A desculpa deles, daqueles incansáveis personal trainers e seus asseclas ― com todos aqueles aparelhinhos fazendo beep, avisando que seus meniscos estão indo pro espaço ou que seu coração está visívelmente protestando por ser confundido com um bate-estacas ―, é que tudo está sob controle. Sob o controle de quem, posso perguntar?
Não existe controle e a própria obsessão, tão atual, por controlar toda a variada gama da existência humana ― negócios, oscilações da bolsa de valores, saúde, doenças, agendas, lazer e trabalho ―, já é, em si, uma coisa incontrolável. Portanto, não confiável.
Não se fiar demais nas previsões, não enfiar os pés pelas mãos, não perder o fio da meada, já é muito dentro do humanamente possível. É confortante saber nossos limites reais porque eles nos dimensionam. Minha cama, sei disso, é meu conforto máximo. Nessa vida e fisicamente falando, claro. Por falar nisso, boa noite.
Suponho que também vou acender um cigarro e olhar da janela a chuva que cai sem nenhum controle sobre a cidade que dorme, à exceção das academias que, como shoppings, não têm dias ou noites, são sempre iguais e as pessoas ensandecidas suam em plena madrugada chuvosa. Seu texto, um primor pela sensibilidade, pela qualidade literária, pela verdade nas entrelinhas, pela mágica. Bons sonhos!

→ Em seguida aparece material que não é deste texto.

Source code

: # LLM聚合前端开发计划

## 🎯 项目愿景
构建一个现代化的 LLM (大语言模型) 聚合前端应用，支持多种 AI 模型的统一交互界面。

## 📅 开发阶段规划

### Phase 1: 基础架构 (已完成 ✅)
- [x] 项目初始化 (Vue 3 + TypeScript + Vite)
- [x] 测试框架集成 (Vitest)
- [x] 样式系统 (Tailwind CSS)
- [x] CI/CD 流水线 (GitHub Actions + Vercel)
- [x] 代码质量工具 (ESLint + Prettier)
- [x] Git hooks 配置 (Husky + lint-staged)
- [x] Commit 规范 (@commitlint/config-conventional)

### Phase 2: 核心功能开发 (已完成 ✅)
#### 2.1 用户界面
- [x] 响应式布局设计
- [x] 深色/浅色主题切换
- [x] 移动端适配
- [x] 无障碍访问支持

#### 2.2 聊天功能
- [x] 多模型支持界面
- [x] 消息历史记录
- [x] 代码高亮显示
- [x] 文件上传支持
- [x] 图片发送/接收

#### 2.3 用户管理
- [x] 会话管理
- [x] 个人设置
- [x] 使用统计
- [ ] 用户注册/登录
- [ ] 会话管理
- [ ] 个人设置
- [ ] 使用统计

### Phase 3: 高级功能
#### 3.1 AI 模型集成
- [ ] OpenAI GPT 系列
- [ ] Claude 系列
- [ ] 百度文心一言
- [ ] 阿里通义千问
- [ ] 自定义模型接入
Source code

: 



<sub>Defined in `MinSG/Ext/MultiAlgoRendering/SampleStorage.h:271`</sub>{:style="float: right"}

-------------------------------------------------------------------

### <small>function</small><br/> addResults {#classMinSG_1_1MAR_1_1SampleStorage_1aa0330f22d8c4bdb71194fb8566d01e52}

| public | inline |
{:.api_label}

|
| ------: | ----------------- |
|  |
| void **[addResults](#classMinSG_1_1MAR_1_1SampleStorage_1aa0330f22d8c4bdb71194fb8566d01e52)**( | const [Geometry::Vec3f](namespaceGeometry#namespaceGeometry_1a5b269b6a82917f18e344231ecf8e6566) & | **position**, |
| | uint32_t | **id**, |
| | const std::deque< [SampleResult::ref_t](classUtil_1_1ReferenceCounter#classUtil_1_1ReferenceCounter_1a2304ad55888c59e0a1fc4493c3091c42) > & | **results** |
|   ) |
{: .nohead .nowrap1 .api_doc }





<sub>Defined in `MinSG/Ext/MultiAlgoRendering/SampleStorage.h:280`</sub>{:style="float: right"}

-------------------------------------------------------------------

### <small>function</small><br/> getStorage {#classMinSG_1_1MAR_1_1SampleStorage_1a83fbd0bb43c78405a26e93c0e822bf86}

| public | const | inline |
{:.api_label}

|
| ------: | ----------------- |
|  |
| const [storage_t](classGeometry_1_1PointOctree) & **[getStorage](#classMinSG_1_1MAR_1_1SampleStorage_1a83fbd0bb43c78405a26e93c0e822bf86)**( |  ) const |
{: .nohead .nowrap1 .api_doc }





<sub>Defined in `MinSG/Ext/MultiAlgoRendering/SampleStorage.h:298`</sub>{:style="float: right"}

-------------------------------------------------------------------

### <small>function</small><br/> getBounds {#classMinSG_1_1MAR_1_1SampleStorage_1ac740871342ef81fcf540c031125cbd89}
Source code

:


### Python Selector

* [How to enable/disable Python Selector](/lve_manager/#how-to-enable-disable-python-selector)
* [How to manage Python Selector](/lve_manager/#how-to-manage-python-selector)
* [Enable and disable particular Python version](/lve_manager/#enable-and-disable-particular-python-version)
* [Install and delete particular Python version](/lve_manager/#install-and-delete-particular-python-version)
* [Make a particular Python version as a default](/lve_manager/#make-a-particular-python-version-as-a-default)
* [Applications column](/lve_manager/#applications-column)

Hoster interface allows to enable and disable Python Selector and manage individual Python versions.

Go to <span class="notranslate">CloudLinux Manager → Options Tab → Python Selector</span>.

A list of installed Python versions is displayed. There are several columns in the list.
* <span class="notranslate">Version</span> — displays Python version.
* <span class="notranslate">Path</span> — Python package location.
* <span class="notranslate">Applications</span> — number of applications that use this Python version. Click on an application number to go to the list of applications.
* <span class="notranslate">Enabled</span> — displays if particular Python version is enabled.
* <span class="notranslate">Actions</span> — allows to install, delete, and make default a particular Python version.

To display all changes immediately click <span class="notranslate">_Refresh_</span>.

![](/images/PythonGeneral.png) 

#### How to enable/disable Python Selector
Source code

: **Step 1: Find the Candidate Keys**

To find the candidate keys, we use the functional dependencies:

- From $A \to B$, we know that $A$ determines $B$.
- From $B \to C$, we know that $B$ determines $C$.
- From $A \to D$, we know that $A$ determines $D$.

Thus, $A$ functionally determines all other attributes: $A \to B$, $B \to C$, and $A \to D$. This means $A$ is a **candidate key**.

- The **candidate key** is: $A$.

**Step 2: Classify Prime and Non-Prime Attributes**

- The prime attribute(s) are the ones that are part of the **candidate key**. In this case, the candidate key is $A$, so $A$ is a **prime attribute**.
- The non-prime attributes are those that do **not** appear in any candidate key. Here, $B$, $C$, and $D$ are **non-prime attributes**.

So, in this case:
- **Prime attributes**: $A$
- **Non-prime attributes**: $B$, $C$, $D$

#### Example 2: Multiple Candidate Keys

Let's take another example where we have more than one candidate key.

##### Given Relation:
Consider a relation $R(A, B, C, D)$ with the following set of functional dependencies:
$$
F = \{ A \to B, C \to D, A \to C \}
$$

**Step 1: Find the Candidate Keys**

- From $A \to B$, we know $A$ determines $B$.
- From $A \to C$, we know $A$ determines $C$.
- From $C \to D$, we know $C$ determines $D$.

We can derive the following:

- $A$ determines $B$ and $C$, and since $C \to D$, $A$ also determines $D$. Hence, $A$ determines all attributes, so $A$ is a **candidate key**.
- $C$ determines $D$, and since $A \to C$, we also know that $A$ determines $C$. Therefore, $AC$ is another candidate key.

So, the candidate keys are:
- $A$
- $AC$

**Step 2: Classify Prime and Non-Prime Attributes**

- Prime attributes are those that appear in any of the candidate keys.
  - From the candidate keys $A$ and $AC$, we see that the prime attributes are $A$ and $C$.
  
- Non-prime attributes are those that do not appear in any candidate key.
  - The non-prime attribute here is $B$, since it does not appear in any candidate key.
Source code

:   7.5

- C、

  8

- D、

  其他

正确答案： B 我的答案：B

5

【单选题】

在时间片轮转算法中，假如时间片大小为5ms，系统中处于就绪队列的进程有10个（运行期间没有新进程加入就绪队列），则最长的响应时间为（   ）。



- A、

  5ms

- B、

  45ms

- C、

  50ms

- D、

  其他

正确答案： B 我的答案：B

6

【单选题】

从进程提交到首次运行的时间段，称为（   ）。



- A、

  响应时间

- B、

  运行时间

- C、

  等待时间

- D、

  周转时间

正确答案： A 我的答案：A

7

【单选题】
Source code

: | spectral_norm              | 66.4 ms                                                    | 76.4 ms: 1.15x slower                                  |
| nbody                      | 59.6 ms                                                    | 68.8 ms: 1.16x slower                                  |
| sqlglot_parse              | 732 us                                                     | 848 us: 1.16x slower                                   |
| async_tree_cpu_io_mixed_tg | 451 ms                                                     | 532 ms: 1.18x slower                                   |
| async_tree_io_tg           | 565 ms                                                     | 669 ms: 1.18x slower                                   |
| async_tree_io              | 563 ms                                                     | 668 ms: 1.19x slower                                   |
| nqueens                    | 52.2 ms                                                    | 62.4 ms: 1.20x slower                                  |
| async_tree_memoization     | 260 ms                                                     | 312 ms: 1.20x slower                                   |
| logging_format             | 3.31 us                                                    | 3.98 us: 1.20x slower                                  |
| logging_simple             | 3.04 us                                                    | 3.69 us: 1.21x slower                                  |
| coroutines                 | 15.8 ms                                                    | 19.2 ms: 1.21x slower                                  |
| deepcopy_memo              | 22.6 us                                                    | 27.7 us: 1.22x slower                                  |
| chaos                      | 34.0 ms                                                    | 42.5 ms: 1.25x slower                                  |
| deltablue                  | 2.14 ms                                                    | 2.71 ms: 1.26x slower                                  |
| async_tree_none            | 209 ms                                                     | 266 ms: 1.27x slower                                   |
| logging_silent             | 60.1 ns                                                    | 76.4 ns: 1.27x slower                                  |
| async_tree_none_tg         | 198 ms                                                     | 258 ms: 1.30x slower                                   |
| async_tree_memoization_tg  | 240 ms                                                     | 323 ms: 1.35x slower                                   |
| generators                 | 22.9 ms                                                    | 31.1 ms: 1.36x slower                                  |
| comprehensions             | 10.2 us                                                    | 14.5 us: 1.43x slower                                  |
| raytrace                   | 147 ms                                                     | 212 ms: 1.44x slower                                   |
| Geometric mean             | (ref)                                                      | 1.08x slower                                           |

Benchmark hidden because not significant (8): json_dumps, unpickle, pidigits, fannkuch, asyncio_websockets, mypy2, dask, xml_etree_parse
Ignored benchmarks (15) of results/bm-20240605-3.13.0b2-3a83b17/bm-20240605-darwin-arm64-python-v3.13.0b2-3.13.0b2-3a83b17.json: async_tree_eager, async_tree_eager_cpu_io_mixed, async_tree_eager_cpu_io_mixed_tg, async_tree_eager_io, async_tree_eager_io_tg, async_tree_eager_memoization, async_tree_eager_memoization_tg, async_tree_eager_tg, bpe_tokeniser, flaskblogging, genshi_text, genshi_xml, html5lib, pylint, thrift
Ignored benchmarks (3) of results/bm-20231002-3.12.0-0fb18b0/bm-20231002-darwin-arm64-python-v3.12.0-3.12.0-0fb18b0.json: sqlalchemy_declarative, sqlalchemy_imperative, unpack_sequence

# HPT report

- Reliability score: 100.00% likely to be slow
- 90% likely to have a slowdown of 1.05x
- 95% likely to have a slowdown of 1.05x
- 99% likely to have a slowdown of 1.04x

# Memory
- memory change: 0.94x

Seu texto chamou a minha atenção para a busca de mais qualidade de vida por pretensos hedonistas mascarados num egoísmo infantil; e, pelo outro lado, o time de mais vida com menos riscos ou a longevidade do tédio. Jogging é a poesia de Skinner (rá, rá) levada a sério pelas cobaias. Estou muito mais conectado na reflexão diante do fim imponderável, estamos vencidos e não há tempo a perder... Algumas práticas adultas incluem um certo sectarismo que nos é característico, coisas de mulher, brincadeiras de criança e por aí vai... Não sobra tempo para associar um tanto de sua própria essência num código que você não criou, em considerações morais pétreas que você consigna, em juízos que nos classificam e castram. Ao homo sapiens no contexto atual restou apenas compreensão e sarcasmo; a tirania do próprio olhar e o temor diante do outro. O arranjo da vida ordinária está para a alegria tal como está o riso para o patético; o disfarce da ordem é o Caos.